We make the image of the actor similar to that of the painting, to merge them most likely

1 STRONG LIGHT MODE – Let’s go back, now on the transition Composite and transform , the one between the clips Video2 is Video1 . The advantage of this transition is that you can indicate the method of compositing , which in fact must be Hard light .
2 THE BRIGHTNESS – Thanks to Hard light , the actor’s movie takes a part of light and the “texture” of the picture, blending the two images well. To correct the brightness we add an effect Curves On the canal Luma , lowering the shadows a lot.
3 BALANCING – The white balance of the clip must be made similar to that of the picture, so we must add an effect to the movie White balance and adjust it by eye.

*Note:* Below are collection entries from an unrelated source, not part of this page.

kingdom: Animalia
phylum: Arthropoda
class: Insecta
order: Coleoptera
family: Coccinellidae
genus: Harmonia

If you want you can also do the opposite, i.e. add the effect to the painting to make it similar to the movie.
4 LESS COLORS – A painting certainly has less color tones than a modern video camera: we add an effect to the actor’s clip Posterize , to reduce color shades. Just decrease the value levels without exaggerating.
5 A BLUR – Clearly, now the actor has edges that are too sharp to be a painting, so we will apply an effect on his clip Blur . The type of blur must be Gaussian , and the amount must be set by eye to obtain the same contours of the painting.
6 COLORS OFF – Finally, you can also reduce the saturation a little, to make the actor’s colors a little more dull. After all, a 500-year-old painting will have slightly dull colors. Of course, the effect Saturation it should be used to decrease saturation only slightly.